And so there's just that a shared brotherhood sisterhood that exists. And that community is great. We've had so many marriages and now kids that have come out of that community, it's been pretty wild over the years.

Marlin Detweiler:
Well that it kind of explains about how it came about. And you've addressed this a little bit, but I want you to go into a why did it come about? What need were you trying to fill?

Josh Taylor:
Oh well I mean I just loved making video. I loved doing any kind of storytelling content.

Marlin Detweiler:
But storytelling In and of itself is done for a reason. And that's what I'm after.

Josh Taylor:
I don't know, I really don't know. I just have always had a longing in my soul just to tell stories. I've just always loved that you just it just feels like part of me. I don't know what better way to put it.

Marlin Detweiler:
Let me try it this way. The Babylon Bee is getting serious traction in recent years. With both its sarcasm, and it's not the bee mindset that is a bit more newsy and interesting, but the sarcasm bit from behind from the Babylon Bee is to kind of really point out some truths in us.

Josh Taylor:
Oh, sure. Yeah.

Marlin Detweiler:
See, sometimes through direct means, is there any of that in what you're doing?

Josh Taylor:
Sure. Yeah. I mean, definitely going back to the idea of creating content in a way that people could resonate with that maybe didn't exist at the time. If the channel was very much and still is very much kind of outside-the-box thinking or this idea of thinking for yourself, which works out, great with the homeschooling mindset too.

It's like, hey, look, just because things are a certain way doesn't mean that's the way they should be. Yeah. So let's, let's think critically about things. Let's question things. And that's been fun. especially, over the years as we've grown up, we started the channel. My brother was still a teenager and I was in my early 20s.

And now I'm getting closer to 40 now. So it's fun, covering topics and saying like, you know what? We were thinking critically about this when we were younger, and now we're thinking critically about it again. And we actually maybe think about it differently now in a way that we would have criticized when we were younger. So it's yeah, it's been interesting.

Marlin Detweiler:
Yeah. I would think there's also just the pure entertainment value is something that you've garnered a lot of trust from people who are very leery about what they can trust because of what is available and sometimes subtle and sometimes not so subtly available to their kids. But you've become a trusted source of fun and entertainment. For entertainment sake, I would assume. Is that true?

Josh Taylor:
Yeah. We definitely. I mean, we definitely are careful with the kinds of things we put in our videos, and we've always been careful about that. Because we are aware that families watch together. But also, as you know, we've gotten older, too. So our audience has gotten older. So the kinds of things we can talk about on the channel, I feel like are a little bit different than the world has changed too.

So, there there are certain certain things that are just so prevalent in society, something like, like pornography or something where maybe earlier on we wouldn't have addressed that head-on. But now it's just so prevalent. And it's a thing that kids deal with that you just kind of gotta talk about it and just assume like, well, you know what? Hopefully, if a younger kid is watching this video, their parent is screening it for him. But like, this is something we got to talk about. So yeah. Yeah.

DATASET —
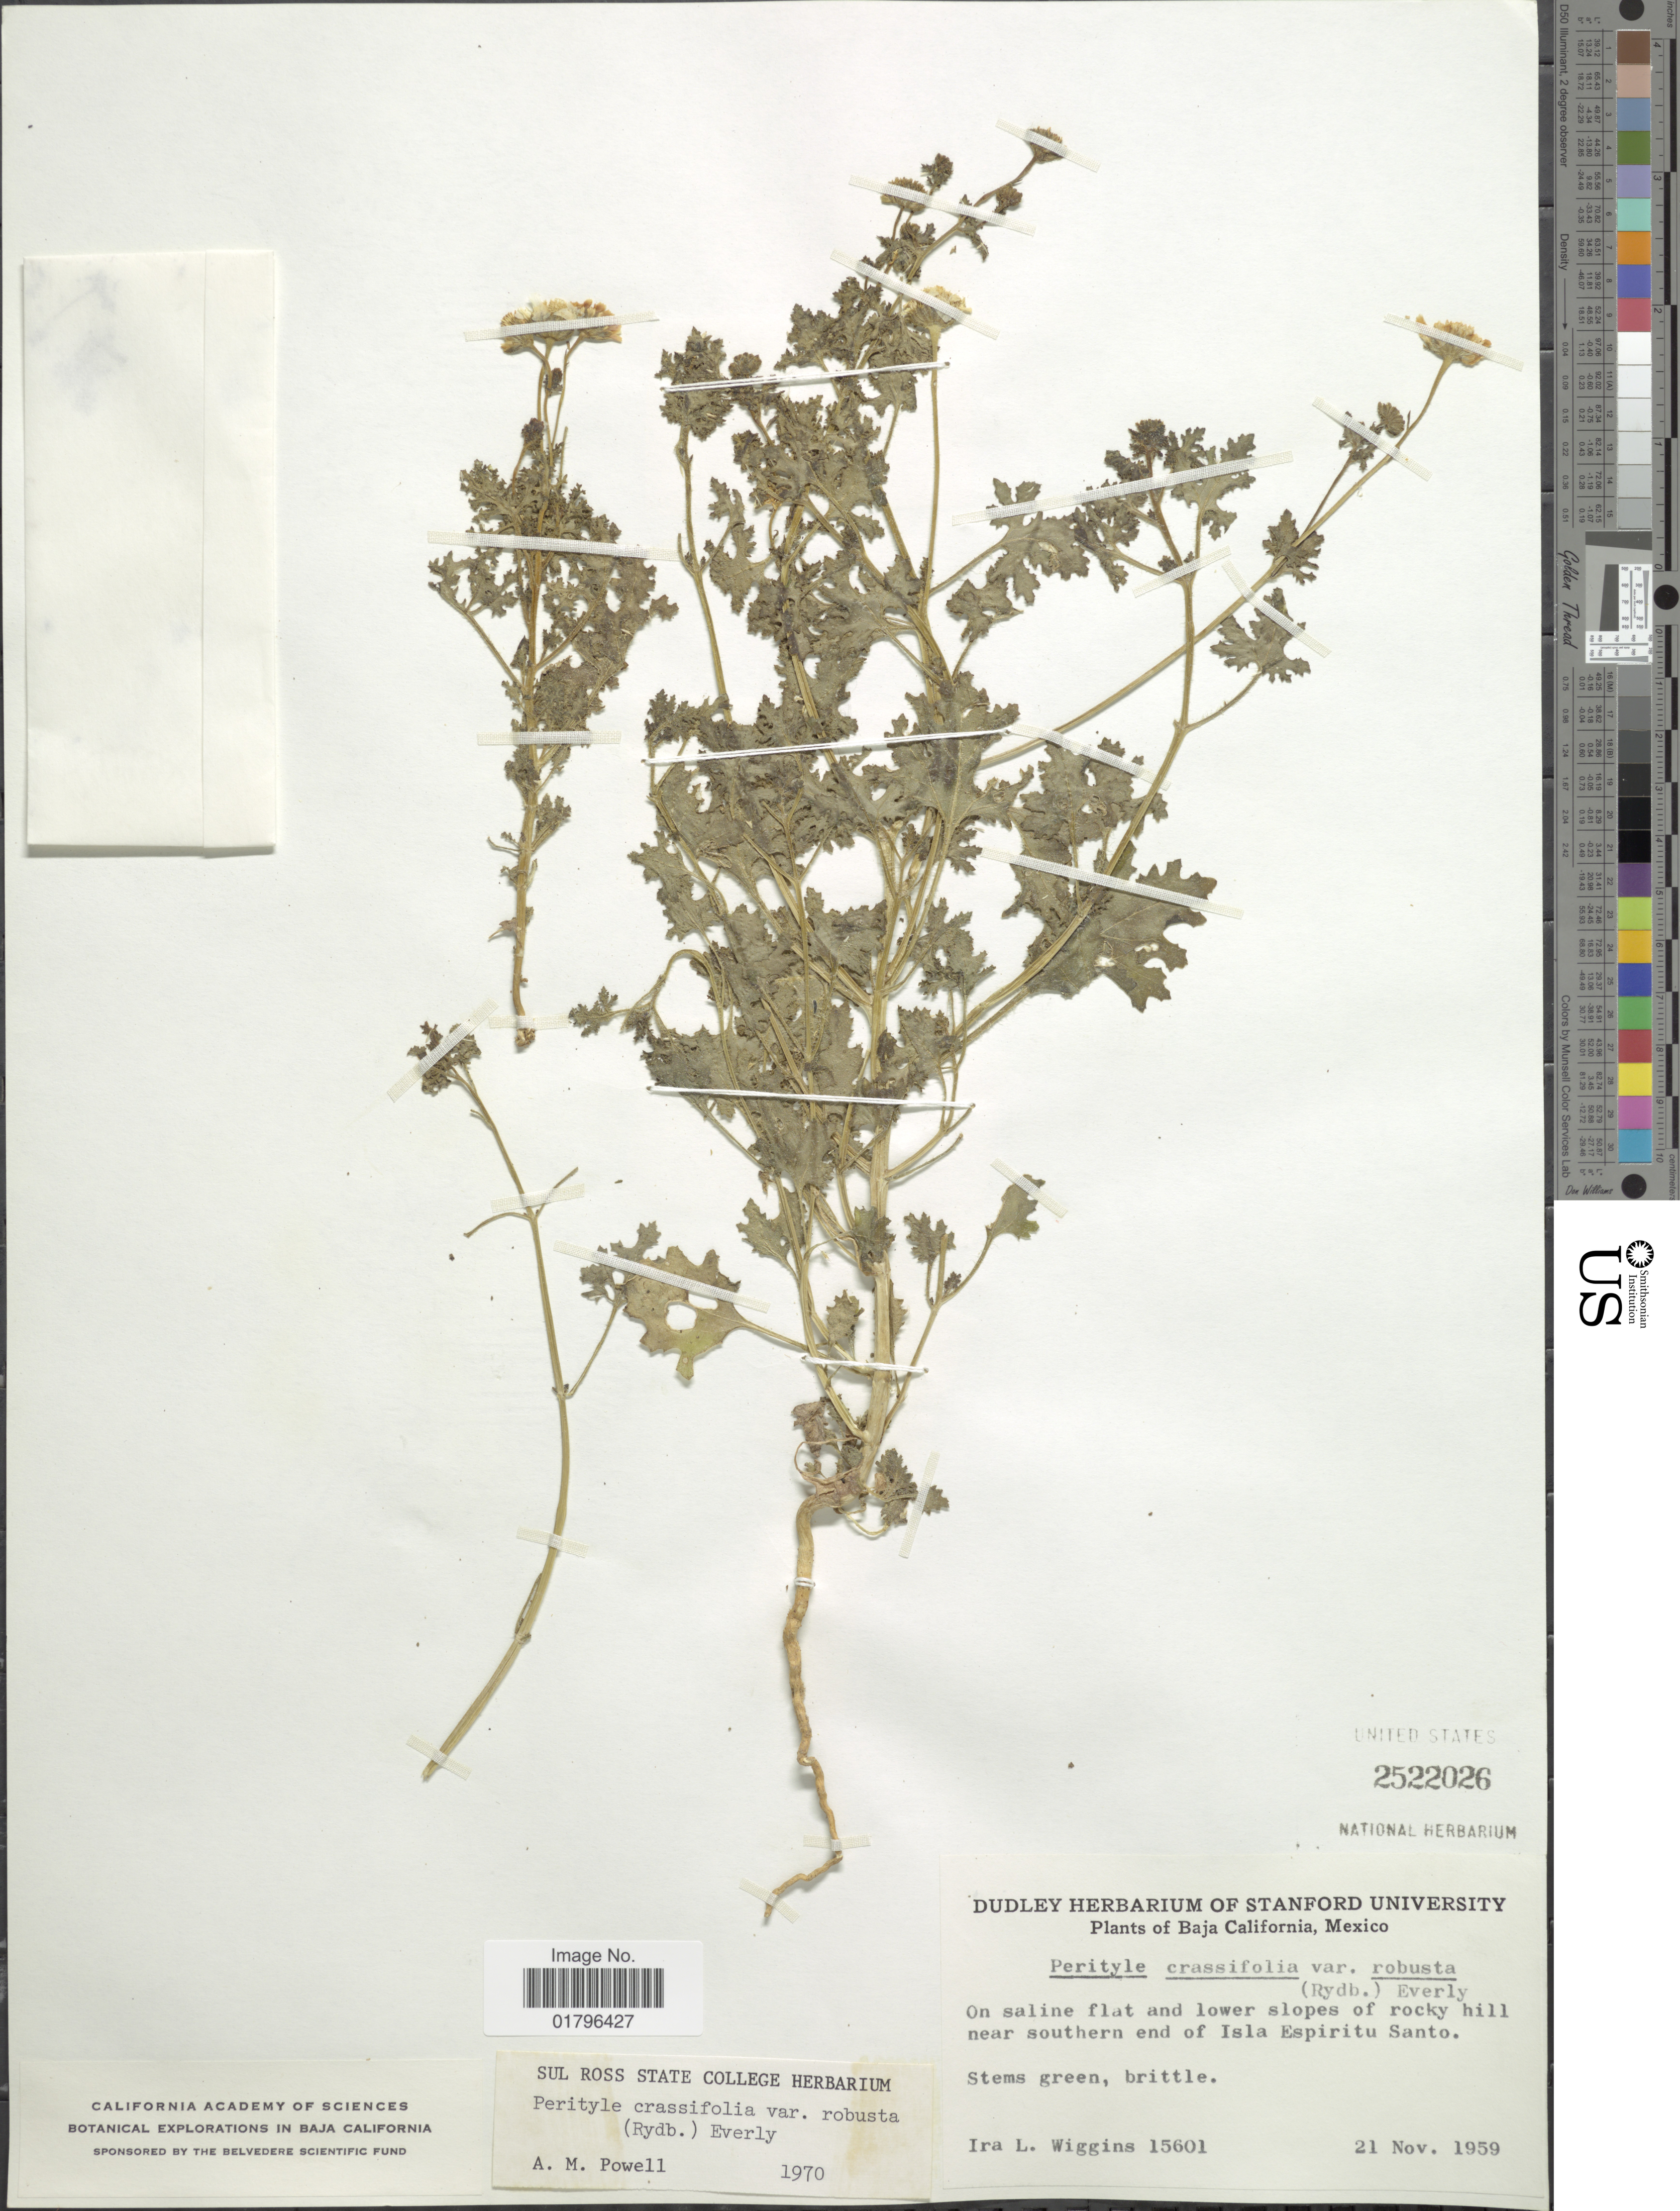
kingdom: Plantae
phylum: Tracheophyta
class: Magnoliopsida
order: Asterales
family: Asteraceae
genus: Perityle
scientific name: Perityle crassifolia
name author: Brandegee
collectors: I. L. Wiggins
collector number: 15601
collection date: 1959-11-21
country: Mexico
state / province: Baja California Sur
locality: Southern end of Isla Espiritu Santo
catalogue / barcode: US 2522026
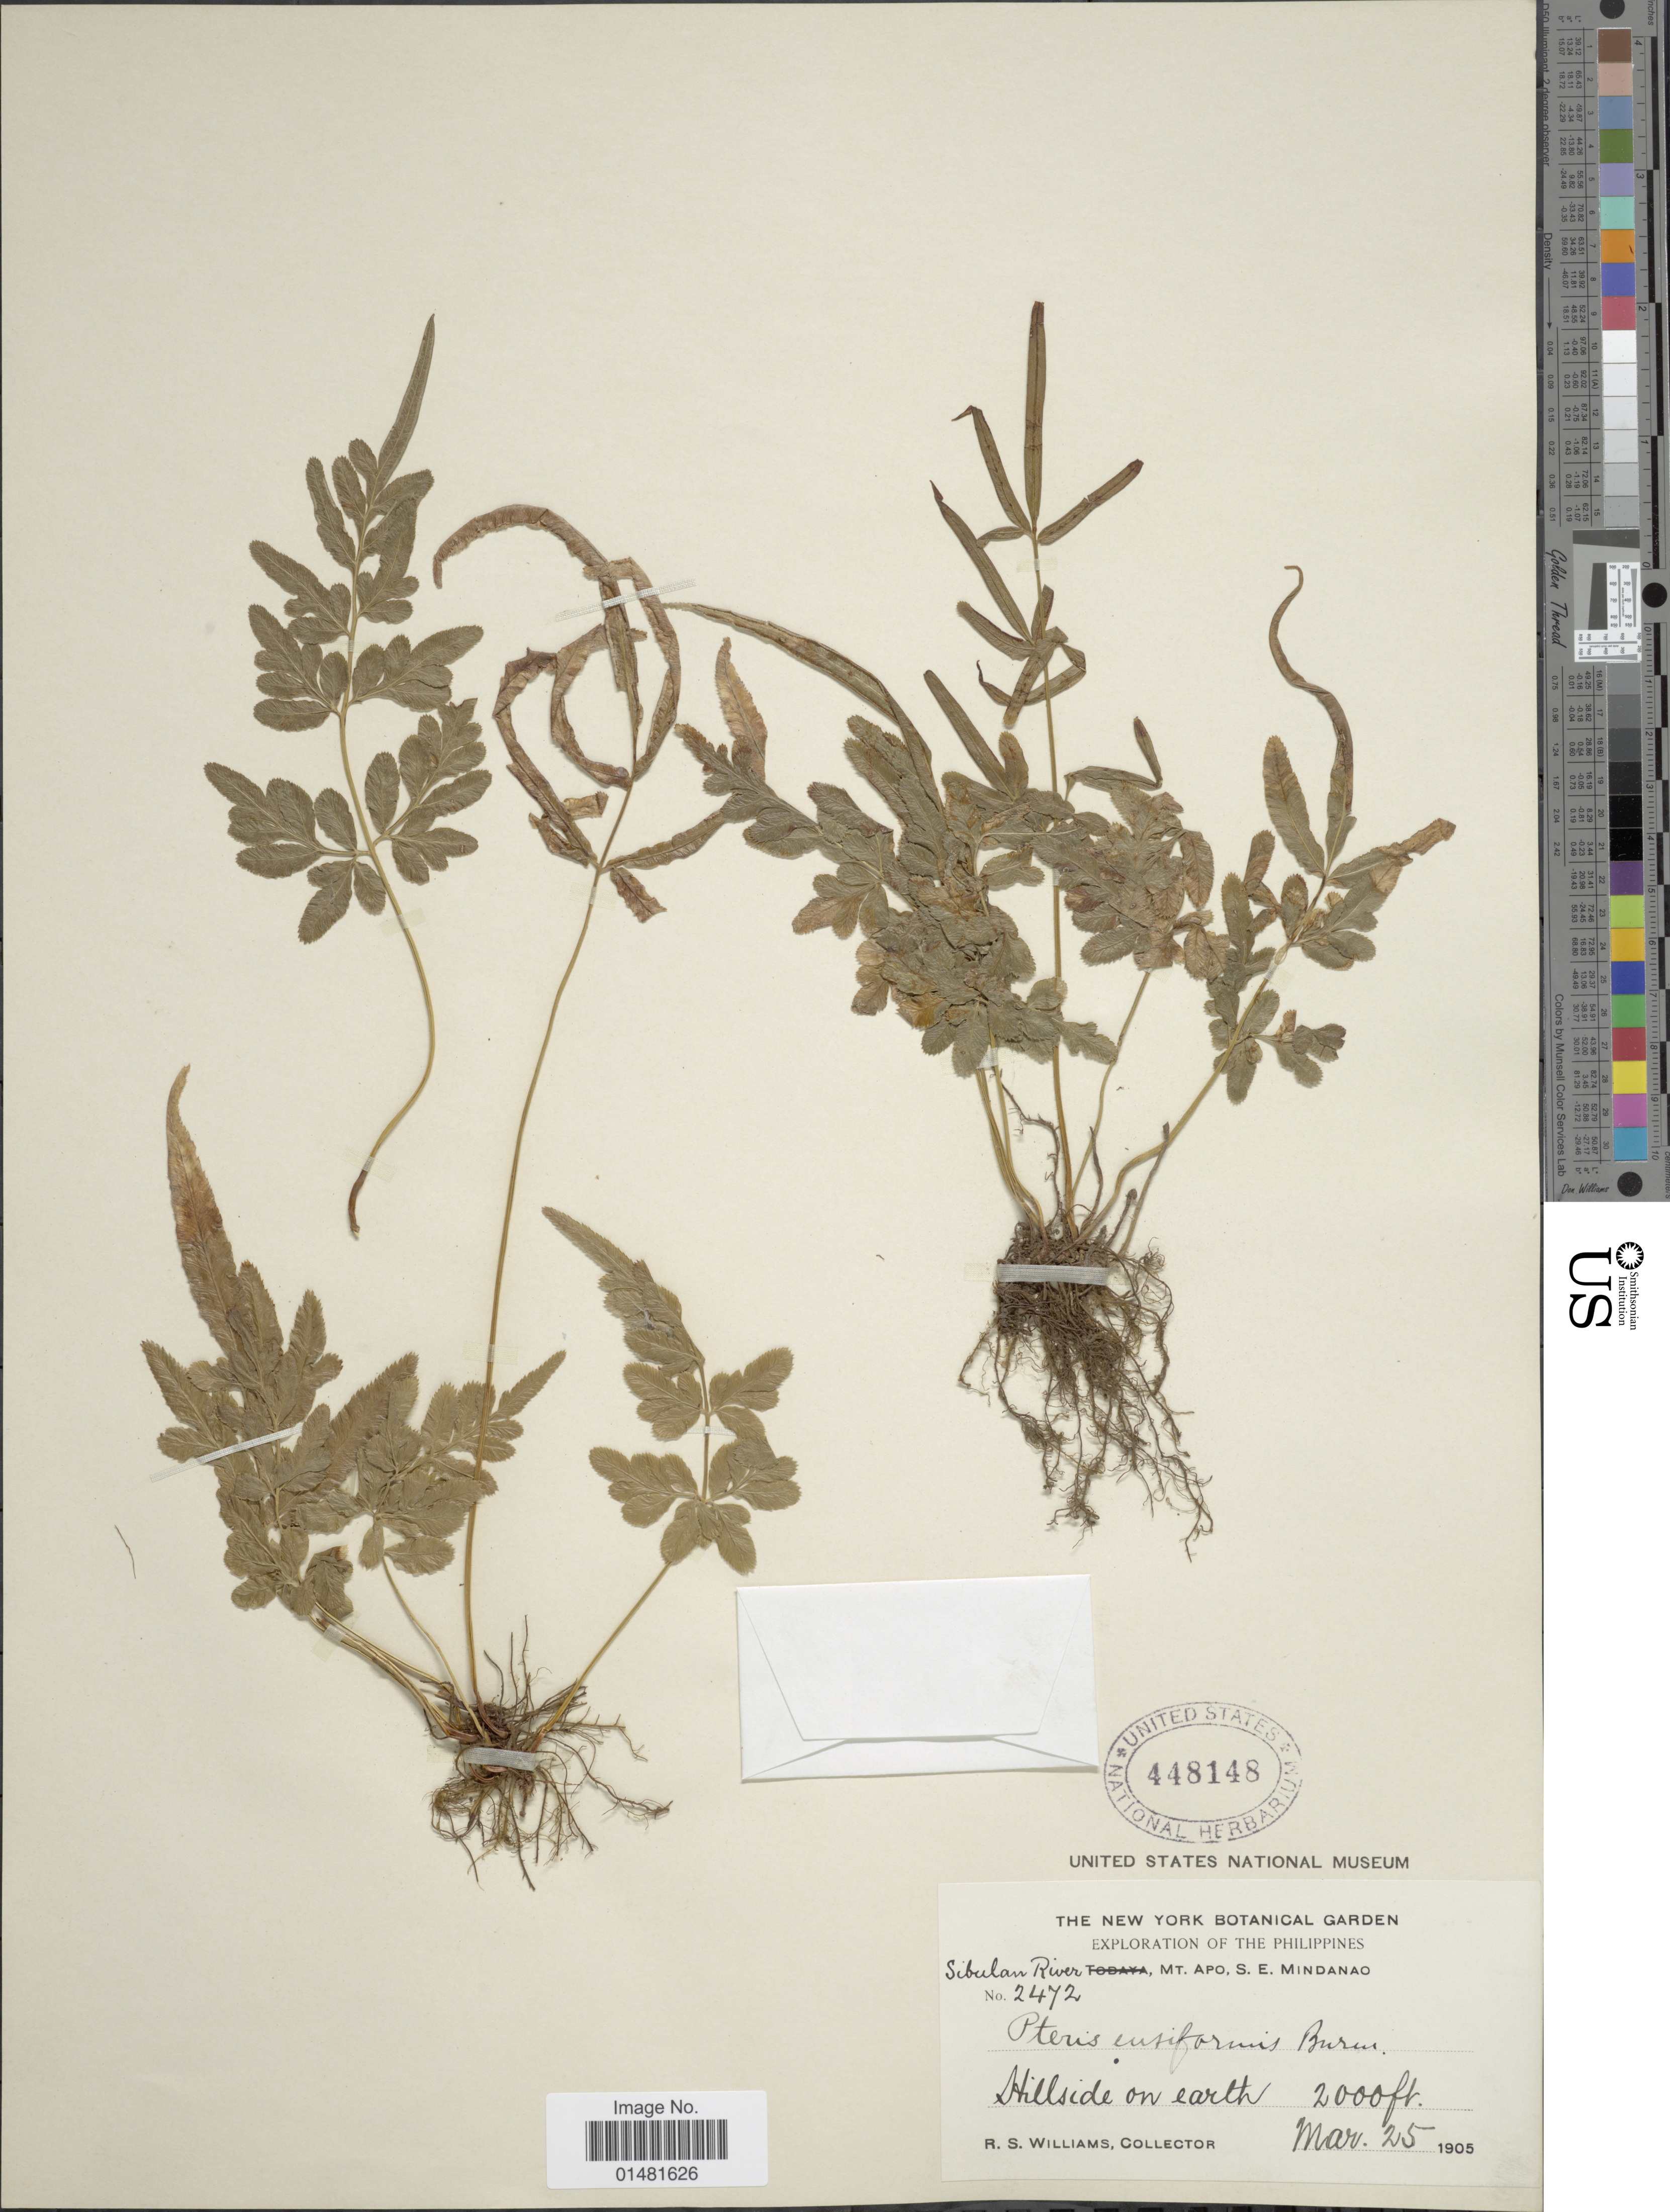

SHORT EXERCISE 1 —
In the interview transcript, how old were Josh Taylor and his brother when they started the channel?
SHORT EXERCISE 2 —
Resume the interview transcript after its last line.
The data after the interview transcript is separate material.

EXERCISE RESULT 1 —
His brother was still a teenager, and he was in his early 20s.

EXERCISE RESULT 2 —
Marlin Detweiler:
But talking about something is a whole lot different than alluding to it in a positive way.

Josh Taylor:
Oh, 100%. Yeah, absolutely. And that's kind of always that's kind of always been maybe maybe. Going back to your question earlier, that has sort of been the idea is I've always been attracted to the idea of you almost don't even have to say like make a point to say, hey, this is the right thing. You can just make content that assumes it's true.

You know what I mean? Because I feel like that's what a lot of movies and television is, it just makes it some options about how the world works, you know what I mean? And a lot of times those assumptions aren't correct. And so that's kind of what that's the kind of content that I'm always attracted to, is to just to say like, hey, I'm just going to make content assuming that this is true.

Yeah. And you might disagree with that or you might agree with that. But I think it's beneficial for that kind of thing to exist rather than trying to prove to somebody that something is true. Just do a just make something that assumes it's true. I feel like there's like a there's a piece to that.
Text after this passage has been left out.